# Hilton Bora Bora Nui and HGVC



## skibikegokf (Sep 18, 2012)

We are about to rescind our contract, as it is abundantly clear through TUG that buying a resale in HGVC is far more cost effective than buying a developer product.

That being said, we do like the HGVC concept.

I've read the 2012 Club Member guide, but I cannot quite see how one would use their HGVC points to trade into the Hilton Bora Bora Nui (picture on pg 12 of Club Member guide).

Any advice on how a HGVC member accesses the Hilton Worldwide network is appreciated.


----------



## barond (Sep 18, 2012)

You can transfer your HGVC points to Hilton Honors points at 25 to 1 before the year you can use it.

4800 HGVC * 25 = 120000 / 37500 (hh per night if staying 7 nights at 25% discount) = 3.2 days (assuming you have enough to stay for 7 nights).

Best available rate (picking may 24th 2013)  $654 per night / 37500 = $0.017 per hilton honors point or $654 / 1500 HGVC = $0.436 per HGVC point which is more than the Maintenance Fees of most if not all HGVC resorts.

Baron


----------



## Talent312 (Sep 18, 2012)

Regardless of the math... 
-- Get the number of HH points needed by signing onto HH website.
-- It will "see" your VIP status and apply discounts for 4N or more.

*To use your HGVC points, you have two choices*:

1. Covert next year's points to HHonors. You can do this online.
-- The conversion rate is 1 HGVC = 25 HH points.
-- The HH points post to your HH account in the first week of January.
-- Augment your HH account w- a Hilton CC from Am-Ex or CitiBank.

B. Book directly with this year's points with a call to HGVC.
-- HGVC books the stay as if it were a HHonors reservation.
-- The effective conversion rate is lower -- 1 HGVC - 20 HH points.


----------



## skibikegokf (Sep 19, 2012)

Barond,

Thanks for the information and helping me see how it is done.

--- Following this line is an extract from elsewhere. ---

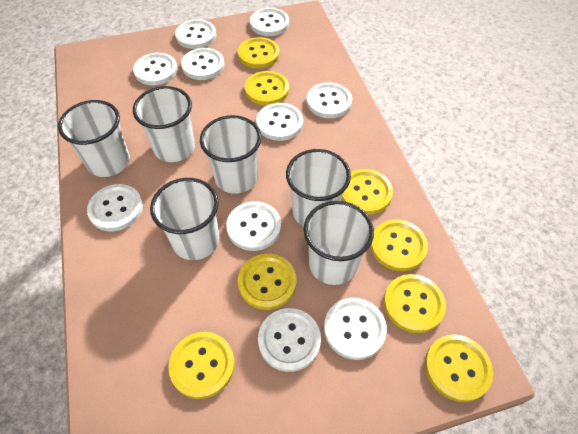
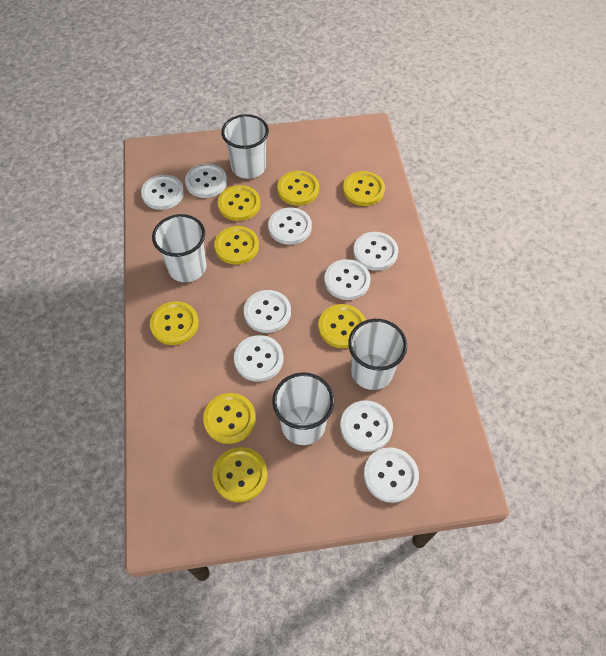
white button: [87,184,143,232] [133,53,178,85] [175,19,216,49] [181,48,224,80] [226,201,281,251] [250,8,289,36] [256,103,303,141] [258,308,321,372] [307,82,352,118] [324,298,387,360] = 10 -> [141,175,184,210] [185,164,227,198] [234,335,284,382] [244,290,291,333] [268,207,312,245] [324,259,371,300] [340,400,393,452] [353,232,398,271] [364,447,419,503] = 9
white cup: [58,100,130,177] [133,86,195,162] [150,178,219,260] [200,115,261,194] [286,149,351,227] [304,201,374,285] = 6 -> [152,214,207,282] [221,114,269,179] [272,372,334,445] [348,319,407,390] = 4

In you example, you show it takes 37,500 HH points per night, which is a 25% discount for 50,000 HH points.

How did you determine it took 50,000 HH points per night?

I've gone on the www.hiltonhhonors.com web site, but I only see the cost per night in polynesian francs, eventhough I selected the check box for displaying HH points.

??


----------



## tugger2020 (Sep 19, 2012)

skibikegokf said:


> Barond,
> 
> Thanks for the information and helping me see how it is done.
> 
> ...



I ran into the same problem you had.  Look in the left hand side of the page and scroll down a bit.  You should see a drop down menu that let's you switch to USD.


----------



## barond (Sep 19, 2012)

skibikegokf said:


> Barond,
> 
> Thanks for the information and helping me see how it is done.
> 
> ...



Hilton Bora Bora is a rewards category 7 which is 50,000 HH per night, but they also have to have a room available that is considered a standard room to see it online.  Also to see the discount you have to of logged into your hilton honors account.  Make sure to click Use Hilton Honors once you search for a date.  Sometimes the form from the main page for the hotel doesn't work.  I had to reclick the use hilton honors once I searched the time I checked.

Baron


----------